What the task asks
Could you give back exactly the lines below from the one with "25 років бездоганної роботи" through the one with "torneio. É uma competição incrível, peguei", without a single picture?

*** Supplied records

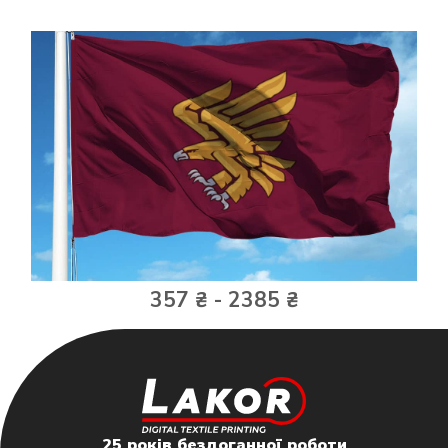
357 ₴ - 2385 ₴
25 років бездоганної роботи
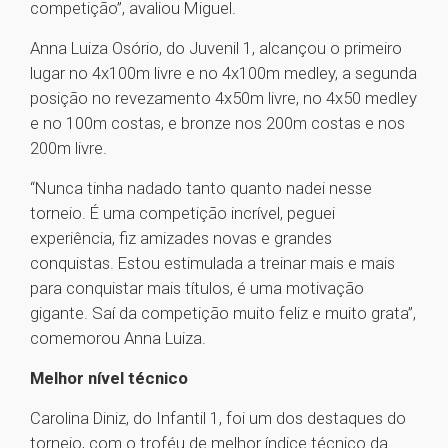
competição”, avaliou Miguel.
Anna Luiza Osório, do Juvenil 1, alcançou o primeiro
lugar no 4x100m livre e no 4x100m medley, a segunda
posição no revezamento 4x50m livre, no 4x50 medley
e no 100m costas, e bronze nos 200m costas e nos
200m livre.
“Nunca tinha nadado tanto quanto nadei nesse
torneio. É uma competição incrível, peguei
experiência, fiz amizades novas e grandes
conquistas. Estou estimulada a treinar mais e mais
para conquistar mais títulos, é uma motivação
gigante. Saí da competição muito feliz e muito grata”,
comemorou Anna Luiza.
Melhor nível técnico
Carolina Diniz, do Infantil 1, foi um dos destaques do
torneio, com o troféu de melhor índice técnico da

******

Solution
25 років бездоганної роботи
competição”, avaliou Miguel.
Anna Luiza Osório, do Juvenil 1, alcançou o primeiro
lugar no 4x100m livre e no 4x100m medley, a segunda
posição no revezamento 4x50m livre, no 4x50 medley
e no 100m costas, e bronze nos 200m costas e nos
200m livre.
“Nunca tinha nadado tanto quanto nadei nesse
torneio. É uma competição incrível, peguei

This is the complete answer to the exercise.